I will say that it was like a sucker punch to the feels though. I mean, I was reading this on my birthday and I was just weeping. That’s totally what I wanted to happen… But there were moments that were just so real you couldn’t help but react to them. Or at least I couldn’t. Twinkle and my high school self…we had a lot in common. And it hit me hard.

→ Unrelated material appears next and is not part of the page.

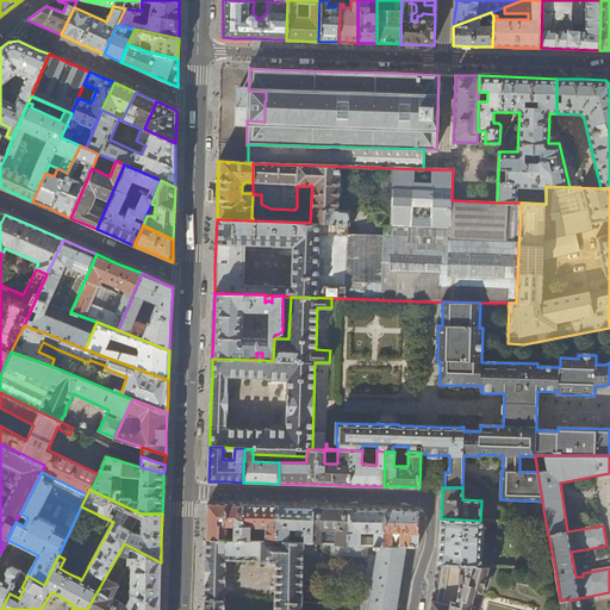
[(207,523),(206,540),(226,540),(226,527),(234,527),(234,541),(250,541),(250,527),(253,527),(253,529),(254,529),(254,541),(277,542),(278,506),(257,506),(243,505),(228,505),(207,504),(207,523)]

Twinkle is kind of a fun character. In love with Neil Roy, Twinkle is pretty much oblivious to anyone else. And then when Sahil Roy, Neil’s identical twin brother, suddenly shares Twinkle’s love of film, she starts noticing him more. Then she needs to start questioning what she saw in Neil to begin with. She’s a devoted filmmaker who writes this story as though it’s her diary, with each entry being written to a different famous female filmmaker. I liked that Twinkle was so devoted to being herself and representing people like her. It’s an admirable goal.
But, in my opinion, Sahil was the scene stealer. That boy was cute. Everything he did radiated sweetness and it was just adorable to read every scene he was in. I loved that.
The only “down side” to this was that I felt the dialogue wasn’t always realistic. Sahil and Twinkle (among other characters) do talk like teens, but there were also moments where one would go, “It’s clear you’re not listening right now. We’ll continue this conversation later.” I mean, it’s fabulous in terms of communication skills and I wish more people talked like this rather than getting angry, but I have never once heard a sixteen year old say this. It seemed like it was there more to provoke thought than to actually sound like the characters. Maybe that’s just me.
Anyway, it was cute and I devoured it pretty quickly. Definitely a nice change of pace from what I had been reading.